Collected data:
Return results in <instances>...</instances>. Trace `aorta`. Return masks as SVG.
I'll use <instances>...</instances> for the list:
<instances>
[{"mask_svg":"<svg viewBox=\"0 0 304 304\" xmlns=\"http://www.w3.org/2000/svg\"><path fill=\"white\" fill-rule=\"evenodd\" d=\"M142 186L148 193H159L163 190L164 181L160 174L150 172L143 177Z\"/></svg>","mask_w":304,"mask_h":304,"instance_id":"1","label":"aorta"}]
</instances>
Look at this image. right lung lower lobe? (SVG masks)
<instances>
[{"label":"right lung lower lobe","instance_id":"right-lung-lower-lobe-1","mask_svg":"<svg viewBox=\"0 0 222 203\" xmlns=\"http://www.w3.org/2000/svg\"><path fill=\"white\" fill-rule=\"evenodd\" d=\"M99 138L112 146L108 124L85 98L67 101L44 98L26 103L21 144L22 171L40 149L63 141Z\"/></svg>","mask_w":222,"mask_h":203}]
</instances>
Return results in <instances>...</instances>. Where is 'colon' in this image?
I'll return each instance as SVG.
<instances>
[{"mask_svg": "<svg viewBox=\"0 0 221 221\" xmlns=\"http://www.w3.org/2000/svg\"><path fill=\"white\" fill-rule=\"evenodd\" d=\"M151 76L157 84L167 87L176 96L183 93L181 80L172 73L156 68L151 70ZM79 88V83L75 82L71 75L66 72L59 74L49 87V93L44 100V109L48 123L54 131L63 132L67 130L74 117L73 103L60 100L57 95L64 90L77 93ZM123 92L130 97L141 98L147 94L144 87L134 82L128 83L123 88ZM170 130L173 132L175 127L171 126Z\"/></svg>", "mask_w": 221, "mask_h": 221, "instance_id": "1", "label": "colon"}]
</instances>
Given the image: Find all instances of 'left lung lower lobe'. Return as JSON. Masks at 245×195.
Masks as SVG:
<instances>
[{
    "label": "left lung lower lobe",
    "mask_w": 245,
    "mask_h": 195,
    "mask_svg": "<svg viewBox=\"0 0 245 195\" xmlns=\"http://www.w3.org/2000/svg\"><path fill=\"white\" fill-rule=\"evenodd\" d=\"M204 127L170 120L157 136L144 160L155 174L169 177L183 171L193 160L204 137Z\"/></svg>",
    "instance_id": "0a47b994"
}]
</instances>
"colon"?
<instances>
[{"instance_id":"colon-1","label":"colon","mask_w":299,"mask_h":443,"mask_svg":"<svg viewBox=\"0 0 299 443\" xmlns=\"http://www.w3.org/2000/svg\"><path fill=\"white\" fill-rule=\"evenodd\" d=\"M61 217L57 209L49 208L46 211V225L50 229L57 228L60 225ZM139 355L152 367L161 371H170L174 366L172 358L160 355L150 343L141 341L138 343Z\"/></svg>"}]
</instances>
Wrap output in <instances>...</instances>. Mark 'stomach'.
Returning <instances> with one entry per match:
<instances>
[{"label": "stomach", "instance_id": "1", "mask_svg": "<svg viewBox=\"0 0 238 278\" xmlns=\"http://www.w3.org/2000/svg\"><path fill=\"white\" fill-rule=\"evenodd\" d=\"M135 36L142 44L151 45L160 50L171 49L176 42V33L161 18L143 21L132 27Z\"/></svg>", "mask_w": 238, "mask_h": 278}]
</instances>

## [Written exercise]
Please identify each line in the items above that contains the word "image", and copy every such line.

## [Written answer]
Look at this image. right lung lower lobe? (SVG masks)
Return results in <instances>...</instances>. Where is 'colon' in this image?
Given the image: Find all instances of 'left lung lower lobe'. Return as JSON. Masks at 245×195.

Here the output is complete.